We’ll likely never know the answer to that, but there seems little sign that, even now, the diocese is doing much to solve things. Nor is that atypical — the diocese has thoroughly screwed up other incidents of conflict, with disastrous and long-lasting results.
Of course, there well may be actions behind the scenes. And with conflict come all sorts of collateral issues, misperceptions, and side battles that make it hard to parse the larger questions from afar.
Perhaps the real issue with the diocese’s hands-off approach is that it fears loss of revenue, since it has no mandatory level of giving for parishes. And at this late date, it seems unlikely that the diocese can get such a measure through, unless maybe via action at the executive committee level.
Ironically, the diocese’s hands-off approach to conflict, in this author’s experience, consistently has the opposite effect.

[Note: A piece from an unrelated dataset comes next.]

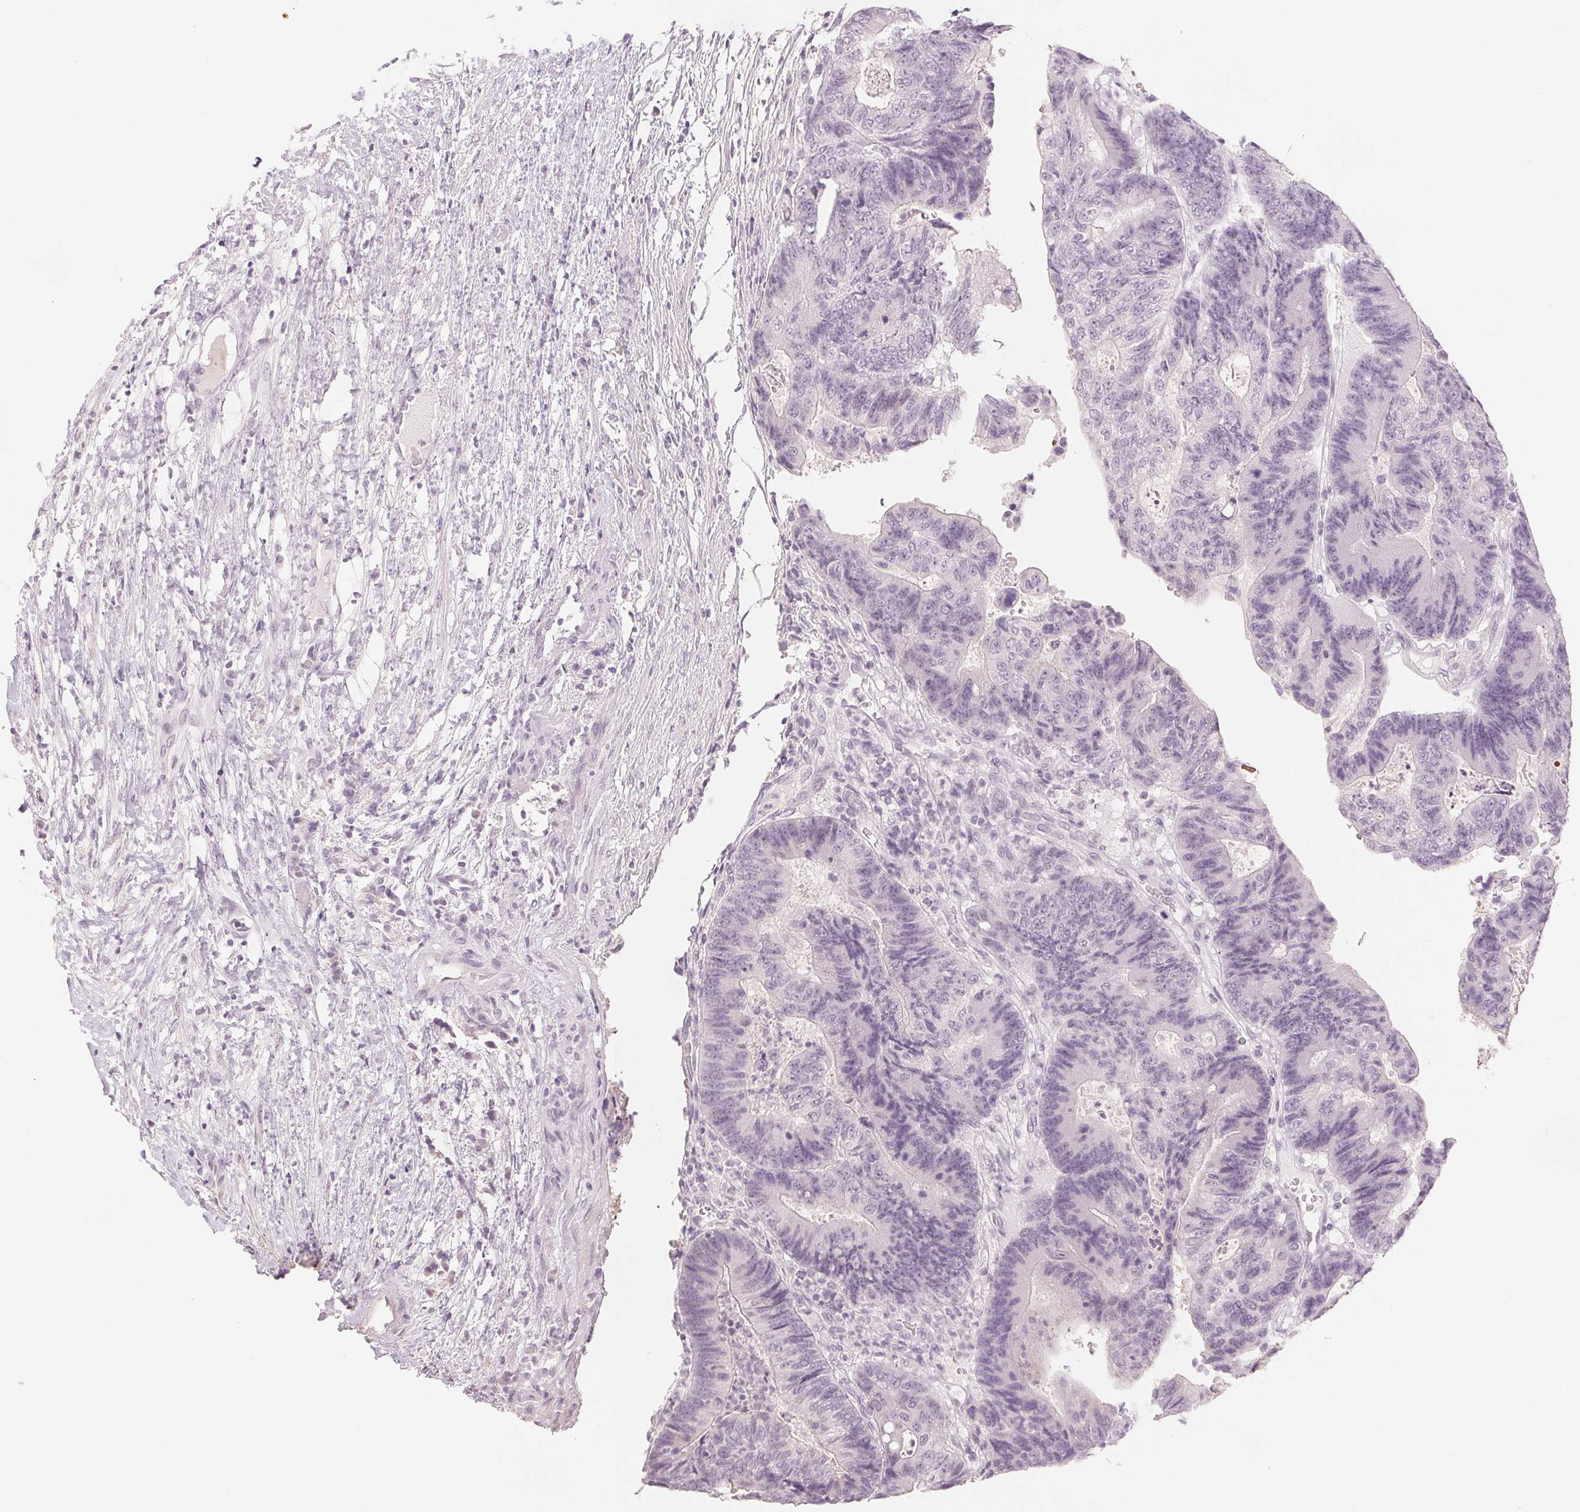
{"staining": {"intensity": "negative", "quantity": "none", "location": "none"}, "tissue": "colorectal cancer", "cell_type": "Tumor cells", "image_type": "cancer", "snomed": [{"axis": "morphology", "description": "Adenocarcinoma, NOS"}, {"axis": "topography", "description": "Colon"}], "caption": "IHC image of colorectal cancer (adenocarcinoma) stained for a protein (brown), which reveals no positivity in tumor cells. (IHC, brightfield microscopy, high magnification).", "gene": "SLC27A5", "patient": {"sex": "female", "age": 48}}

Indeed, one has only to look at the outcome of the many years during which the diocese ignored the increasingly brazen CANA crowd to see how conflict ignored became conflict multiplied. During that time, Bishop Lee even had clergy working at diocesan headquarters who were aligned with the dissident factions. While this may indeed align with Christian charity and inclusion, it hardly seems a good idea.
For the record, while St. Anne’s would not be a great fit for this author, it’s a lovely place, and the people wonderful.
It is sad indeed that St. Anne’s finds itself in turmoil. And even sadder that DioVA does not appear to be stepping up to the plate to be an honest broker and to work for healing and reconciliation.
Just how will DioVA work for racial reconciliation when it cannot heal conflict in its own parishes?